── RAW DATA ──
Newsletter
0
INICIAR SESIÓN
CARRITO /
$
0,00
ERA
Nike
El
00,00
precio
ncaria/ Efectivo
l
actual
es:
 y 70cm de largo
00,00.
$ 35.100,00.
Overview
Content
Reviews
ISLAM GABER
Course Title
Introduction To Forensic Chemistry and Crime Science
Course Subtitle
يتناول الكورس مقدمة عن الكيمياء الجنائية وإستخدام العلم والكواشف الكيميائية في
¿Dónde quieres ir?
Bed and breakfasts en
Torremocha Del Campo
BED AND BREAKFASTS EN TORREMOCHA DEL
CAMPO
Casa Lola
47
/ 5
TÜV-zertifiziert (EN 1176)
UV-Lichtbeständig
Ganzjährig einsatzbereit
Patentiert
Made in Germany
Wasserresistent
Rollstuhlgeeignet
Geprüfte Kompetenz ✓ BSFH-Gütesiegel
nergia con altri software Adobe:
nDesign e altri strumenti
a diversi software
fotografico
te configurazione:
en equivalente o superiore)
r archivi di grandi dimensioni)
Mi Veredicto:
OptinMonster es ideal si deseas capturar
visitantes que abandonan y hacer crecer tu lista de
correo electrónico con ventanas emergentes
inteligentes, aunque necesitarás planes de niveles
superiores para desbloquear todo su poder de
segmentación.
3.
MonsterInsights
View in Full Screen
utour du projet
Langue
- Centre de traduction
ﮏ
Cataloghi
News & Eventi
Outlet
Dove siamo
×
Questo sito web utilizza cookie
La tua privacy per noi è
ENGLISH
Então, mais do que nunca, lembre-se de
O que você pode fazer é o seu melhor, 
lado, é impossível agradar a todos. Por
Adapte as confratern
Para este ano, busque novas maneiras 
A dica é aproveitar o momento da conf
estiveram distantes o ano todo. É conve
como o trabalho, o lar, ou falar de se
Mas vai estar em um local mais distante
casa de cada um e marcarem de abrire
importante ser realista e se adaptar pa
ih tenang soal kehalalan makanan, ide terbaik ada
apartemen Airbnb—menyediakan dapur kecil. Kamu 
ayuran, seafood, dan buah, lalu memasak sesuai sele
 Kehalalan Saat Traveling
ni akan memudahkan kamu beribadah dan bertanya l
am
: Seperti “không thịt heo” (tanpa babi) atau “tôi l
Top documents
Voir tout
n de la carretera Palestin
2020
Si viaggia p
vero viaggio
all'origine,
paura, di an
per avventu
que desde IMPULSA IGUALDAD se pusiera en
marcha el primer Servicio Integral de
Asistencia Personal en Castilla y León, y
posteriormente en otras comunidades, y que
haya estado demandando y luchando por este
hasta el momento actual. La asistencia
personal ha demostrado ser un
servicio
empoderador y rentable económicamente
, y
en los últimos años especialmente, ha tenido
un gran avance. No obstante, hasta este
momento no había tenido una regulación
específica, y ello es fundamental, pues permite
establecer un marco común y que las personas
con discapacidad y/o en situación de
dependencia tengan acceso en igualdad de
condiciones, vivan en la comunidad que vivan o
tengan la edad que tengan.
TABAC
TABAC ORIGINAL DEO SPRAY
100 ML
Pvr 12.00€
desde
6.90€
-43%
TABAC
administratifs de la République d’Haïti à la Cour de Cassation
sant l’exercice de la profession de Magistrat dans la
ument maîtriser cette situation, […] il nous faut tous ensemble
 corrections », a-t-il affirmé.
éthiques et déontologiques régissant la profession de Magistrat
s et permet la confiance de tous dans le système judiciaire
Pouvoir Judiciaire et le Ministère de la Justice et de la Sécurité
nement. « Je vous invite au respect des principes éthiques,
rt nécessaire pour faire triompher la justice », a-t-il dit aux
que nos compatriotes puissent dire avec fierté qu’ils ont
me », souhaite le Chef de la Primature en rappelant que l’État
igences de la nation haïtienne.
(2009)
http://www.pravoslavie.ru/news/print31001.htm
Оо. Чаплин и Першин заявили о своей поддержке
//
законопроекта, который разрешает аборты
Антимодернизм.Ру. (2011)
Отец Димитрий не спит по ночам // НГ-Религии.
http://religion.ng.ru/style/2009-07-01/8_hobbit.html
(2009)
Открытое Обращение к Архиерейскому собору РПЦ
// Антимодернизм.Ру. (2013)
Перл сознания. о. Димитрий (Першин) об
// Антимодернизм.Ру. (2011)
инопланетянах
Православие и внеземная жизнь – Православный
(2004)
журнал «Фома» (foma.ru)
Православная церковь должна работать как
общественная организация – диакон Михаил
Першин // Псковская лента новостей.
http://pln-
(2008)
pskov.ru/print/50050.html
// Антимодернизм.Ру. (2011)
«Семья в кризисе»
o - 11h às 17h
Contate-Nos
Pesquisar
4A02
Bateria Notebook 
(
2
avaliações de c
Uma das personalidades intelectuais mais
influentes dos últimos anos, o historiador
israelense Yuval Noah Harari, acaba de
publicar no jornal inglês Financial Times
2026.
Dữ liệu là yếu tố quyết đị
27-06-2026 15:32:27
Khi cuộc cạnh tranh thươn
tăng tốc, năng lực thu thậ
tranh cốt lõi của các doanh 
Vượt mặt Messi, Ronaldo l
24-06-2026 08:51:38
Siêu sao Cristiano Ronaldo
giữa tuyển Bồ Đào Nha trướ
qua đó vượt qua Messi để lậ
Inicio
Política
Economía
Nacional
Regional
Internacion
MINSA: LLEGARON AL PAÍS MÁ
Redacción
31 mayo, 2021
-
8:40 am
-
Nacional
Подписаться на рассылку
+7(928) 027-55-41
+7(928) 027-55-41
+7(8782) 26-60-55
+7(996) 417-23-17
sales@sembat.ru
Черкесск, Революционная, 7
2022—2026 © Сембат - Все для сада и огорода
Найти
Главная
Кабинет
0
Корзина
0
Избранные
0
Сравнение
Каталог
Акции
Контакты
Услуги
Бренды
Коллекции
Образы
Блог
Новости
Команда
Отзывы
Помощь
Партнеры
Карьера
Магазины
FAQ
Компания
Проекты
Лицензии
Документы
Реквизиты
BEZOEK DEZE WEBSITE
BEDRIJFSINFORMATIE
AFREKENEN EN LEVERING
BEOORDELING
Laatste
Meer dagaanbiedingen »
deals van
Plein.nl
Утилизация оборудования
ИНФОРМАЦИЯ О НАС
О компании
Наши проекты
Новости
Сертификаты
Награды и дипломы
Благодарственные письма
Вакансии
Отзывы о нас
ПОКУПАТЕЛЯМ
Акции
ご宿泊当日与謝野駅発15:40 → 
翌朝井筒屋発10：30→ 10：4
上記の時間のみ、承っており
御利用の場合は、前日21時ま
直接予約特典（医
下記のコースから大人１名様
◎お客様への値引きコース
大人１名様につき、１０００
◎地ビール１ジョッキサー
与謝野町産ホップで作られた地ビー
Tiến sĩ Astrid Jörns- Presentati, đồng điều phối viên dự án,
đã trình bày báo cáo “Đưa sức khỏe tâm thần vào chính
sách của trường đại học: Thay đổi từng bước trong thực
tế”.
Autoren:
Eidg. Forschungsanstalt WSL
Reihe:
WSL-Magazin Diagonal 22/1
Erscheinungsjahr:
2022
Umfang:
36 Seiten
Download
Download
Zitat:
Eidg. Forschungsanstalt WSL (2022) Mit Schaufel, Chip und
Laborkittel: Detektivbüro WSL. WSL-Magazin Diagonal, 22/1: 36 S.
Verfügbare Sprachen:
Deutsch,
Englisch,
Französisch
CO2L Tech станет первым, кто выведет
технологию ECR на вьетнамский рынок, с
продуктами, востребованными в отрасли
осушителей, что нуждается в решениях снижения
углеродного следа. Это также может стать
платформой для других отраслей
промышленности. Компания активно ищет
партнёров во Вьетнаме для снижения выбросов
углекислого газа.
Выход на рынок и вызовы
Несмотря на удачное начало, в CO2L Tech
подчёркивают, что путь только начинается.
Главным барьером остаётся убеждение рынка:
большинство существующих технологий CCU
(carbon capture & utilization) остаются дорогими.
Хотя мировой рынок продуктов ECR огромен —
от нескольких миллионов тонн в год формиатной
───
WORK TO COMPLETE: Convert the lines from the start of the records through the line containing "Geprüfte Kompetenz ✓ BSFH-Gütesiegel", inclusive, into a numbered list, omitting any blank lines.

THE COMPLETED TASK:
1. Newsletter
2. 0
3. INICIAR SESIÓN
4. CARRITO /
5. $
6. 0,00
7. ERA
8. Nike
9. El
10. 00,00
11. precio
12. ncaria/ Efectivo
13. l
14. actual
15. es:
16.  y 70cm de largo
17. 00,00.
18. $ 35.100,00.
19. Overview
20. Content
21. Reviews
22. ISLAM GABER
23. Course Title
24. Introduction To Forensic Chemistry and Crime Science
25. Course Subtitle
26. يتناول الكورس مقدمة عن الكيمياء الجنائية وإستخدام العلم والكواشف الكيميائية في
27. ¿Dónde quieres ir?
28. Bed and breakfasts en
29. Torremocha Del Campo
30. BED AND BREAKFASTS EN TORREMOCHA DEL
31. CAMPO
32. Casa Lola
33. 47
34. / 5
35. TÜV-zertifiziert (EN 1176)
36. UV-Lichtbeständig
37. Ganzjährig einsatzbereit
38. Patentiert
39. Made in Germany
40. Wasserresistent
41. Rollstuhlgeeignet
42. Geprüfte Kompetenz ✓ BSFH-Gütesiegel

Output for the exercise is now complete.